To-do item:
Write out every record below exactly as given. Leave the pictures out.

Provided information:
=====

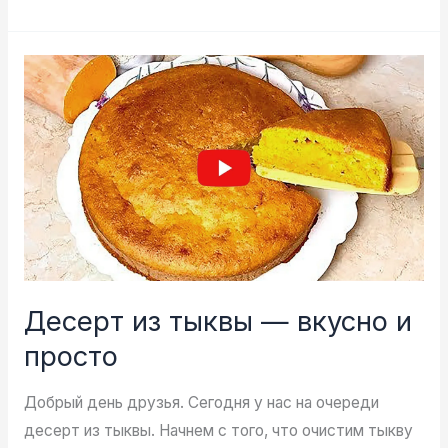
пирог
—
попробуйте,
уверяю,
вам
понравится
Десерт из тыквы — вкусно и
просто
Добрый день друзья. Сегодня у нас на очереди
десерт из тыквы. Начнем с того, что очистим тыкву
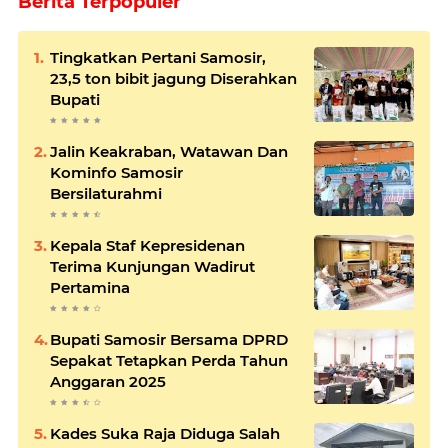
Berita Terpopuler
Tingkatkan Pertani Samosir,
23,5 ton bibit jagung Diserahkan
Bupati
Jalin Keakraban, Watawan Dan
Kominfo Samosir
Bersilaturahmi
Kepala Staf Kepresidenan
Terima Kunjungan Wadirut
Pertamina
Bupati Samosir Bersama DPRD
Sepakat Tetapkan Perda Tahun
Anggaran 2025
Kades Suka Raja Diduga Salah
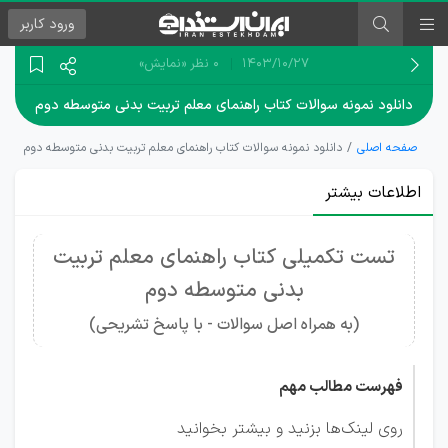
ورود
کاربر
۱۴۰۳/۱۰/۲۷
0 نظر
«نمایش»
دانلود نمونه سوالات کتاب راهنمای معلم تربیت بدنی متوسطه دوم
صفحه اصلی
دانلود نمونه سوالات کتاب راهنمای معلم تربیت بدنی متوسطه دوم
اطلاعات بیشتر
تست تکمیلی کتاب راهنمای معلم تربیت
بدنی متوسطه دوم
(به همراه اصل سوالات - با پاسخ تشریحی)
فهرست مطالب مهم
روی لینک‌ها بزنید و بیشتر بخوانید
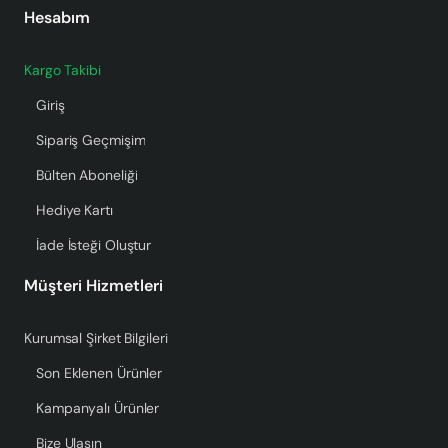
Hesabım
Kargo Takibi
Giriş
Sipariş Geçmişim
Bülten Aboneliği
Hediye Kartı
İade İsteği Oluştur
Müşteri Hizmetleri
Kurumsal Şirket Bilgileri
Son Eklenen Ürünler
Kampanyalı Ürünler
Bize Ulaşın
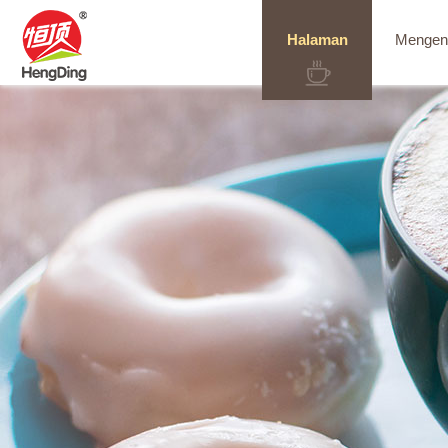
Halaman
Mengen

=====

Task output:
пирог
—
попробуйте,
уверяю,
вам
понравится
Десерт из тыквы — вкусно и
просто
Добрый день друзья. Сегодня у нас на очереди
десерт из тыквы. Начнем с того, что очистим тыкву
Berita Terpopuler
Tingkatkan Pertani Samosir,
23,5 ton bibit jagung Diserahkan
Bupati
Jalin Keakraban, Watawan Dan
Kominfo Samosir
Bersilaturahmi
Kepala Staf Kepresidenan
Terima Kunjungan Wadirut
Pertamina
Bupati Samosir Bersama DPRD
Sepakat Tetapkan Perda Tahun
Anggaran 2025
Kades Suka Raja Diduga Salah
ورود
کاربر
۱۴۰۳/۱۰/۲۷
0 نظر
«نمایش»
دانلود نمونه سوالات کتاب راهنمای معلم تربیت بدنی متوسطه دوم
صفحه اصلی
دانلود نمونه سوالات کتاب راهنمای معلم تربیت بدنی متوسطه دوم
اطلاعات بیشتر
تست تکمیلی کتاب راهنمای معلم تربیت
بدنی متوسطه دوم
(به همراه اصل سوالات - با پاسخ تشریحی)
فهرست مطالب مهم
روی لینک‌ها بزنید و بیشتر بخوانید
Hesabım
Kargo Takibi
Giriş
Sipariş Geçmişim
Bülten Aboneliği
Hediye Kartı
İade İsteği Oluştur
Müşteri Hizmetleri
Kurumsal Şirket Bilgileri
Son Eklenen Ürünler
Kampanyalı Ürünler
Bize Ulaşın
Halaman
Mengen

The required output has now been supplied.